I know Steven from when my life existed almost entirely beneath the shadow of poetry. This all seems so long ago now, and at times feels like falsified memories crafted around a photograph of me next to ‘a poet’ while at primary school. The archives, and people who were there and witnessed it first-hand, assure me that I was in fact that man. If it’s of interest you can listen to me in conversation with Steven as part of my Lunar Poetry Podcasts series (back in 2019).

The book:

Fights is a series of poetic cycles written about a number of boxers whose careers and actions dominated the sport when the 1st edition was written, in 2011; but who were already on the slide – or dead – by the time the revised edition went to print. Typically, Fowler approaches this book in as expansive and experimental a fashion as is practically conceivable when working with a small independent press. (And happily there are still many trying to work creatively within these restrictions.)

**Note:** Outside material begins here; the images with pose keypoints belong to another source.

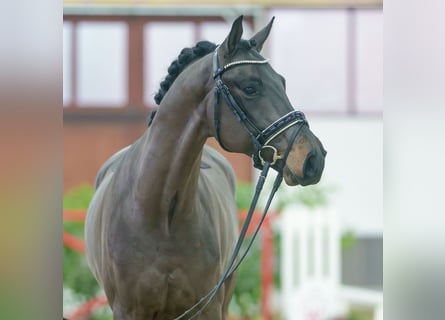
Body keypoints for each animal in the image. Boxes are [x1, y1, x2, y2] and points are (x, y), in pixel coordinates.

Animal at [84, 15, 326, 320]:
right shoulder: (128, 311)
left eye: (282, 83)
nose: (314, 158)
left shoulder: (207, 306)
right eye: (250, 87)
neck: (159, 214)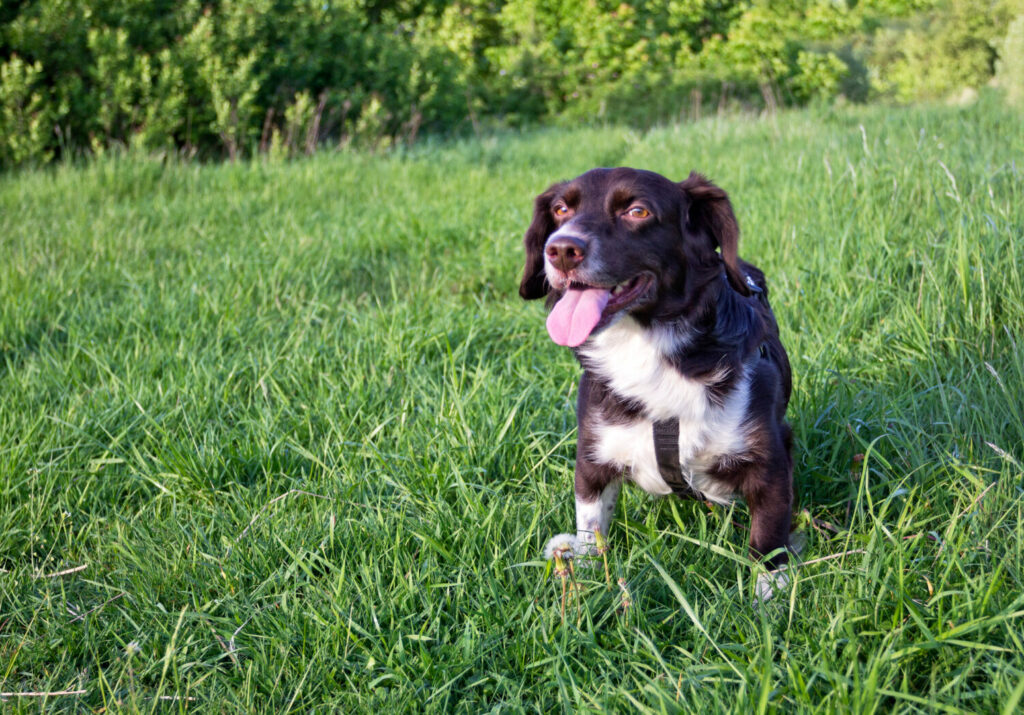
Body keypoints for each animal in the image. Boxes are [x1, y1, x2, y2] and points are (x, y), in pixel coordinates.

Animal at [516, 165, 794, 590]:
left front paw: (771, 599)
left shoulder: (771, 465)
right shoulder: (592, 458)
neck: (644, 343)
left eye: (638, 212)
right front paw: (591, 581)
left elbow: (768, 545)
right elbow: (591, 529)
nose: (561, 249)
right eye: (561, 209)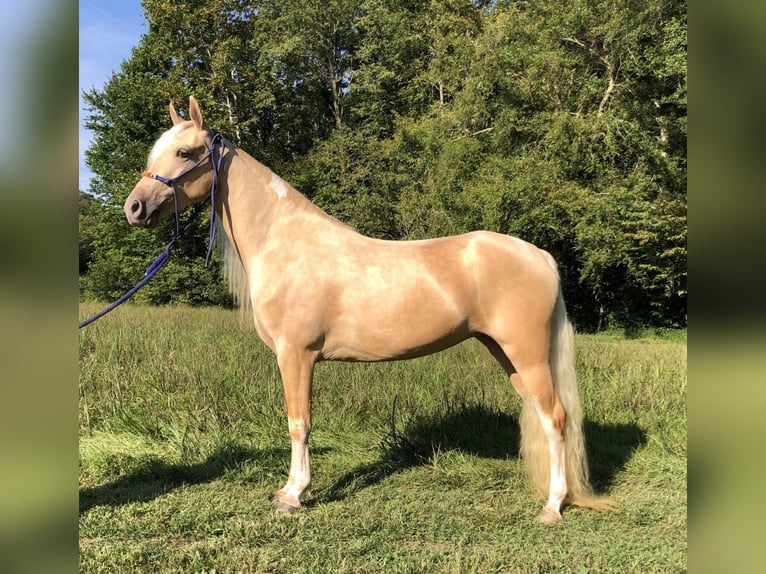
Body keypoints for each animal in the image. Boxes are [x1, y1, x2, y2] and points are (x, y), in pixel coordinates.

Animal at [127, 97, 616, 524]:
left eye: (185, 152)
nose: (135, 207)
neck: (285, 243)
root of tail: (540, 256)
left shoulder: (295, 356)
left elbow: (298, 424)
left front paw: (293, 495)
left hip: (528, 354)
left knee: (555, 419)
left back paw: (553, 507)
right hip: (509, 355)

By utilising varying approaches to written text and typographical layouts in order to tackle a single subject, Fowler mirrors the multiple techniques used by the boxers featured in the book toward their collective, singular aim: to hurt, and not get hurt (though, of course, we are forced to look those who might want to be hurt dead in the eye, throughout).

In many ways Fowler would have sat naturally among the artistic Avant Garde of the early 20th century, though particularly so in choosing boxing as a central theme of exploration. As Bertolt Brecht wished for Theatre to provide the same opportunities for the working-class to come together, Fowler shows us that experimental poetic forms can be used to engage with serious questions about the recording of, and the ethics of, what is sometimes a brutal sport:

How do we define a fight or a career?

Can punch counts tell us anything about a fight, or is the truth somewhere, elusively, between the numbers?

Can we remove all violence from punches if we lay them out on the page as dance steps? – are they more beautiful, and if so, is beauty better?

If a fighter studies her opponents before and during a bout, do their fight records become bibliographies? – reference material for other fighters, and then later historians?

What purpose ritual….. or medicine….. religion?

Fowler’s poetry isn’t always ‘easy’, even for those who are self-confessed fans of the form, but then boxing isn’t always ‘easy’ for the fancy; neither art form necessarily wants to be defined by the wishes or desired comforts of its audience.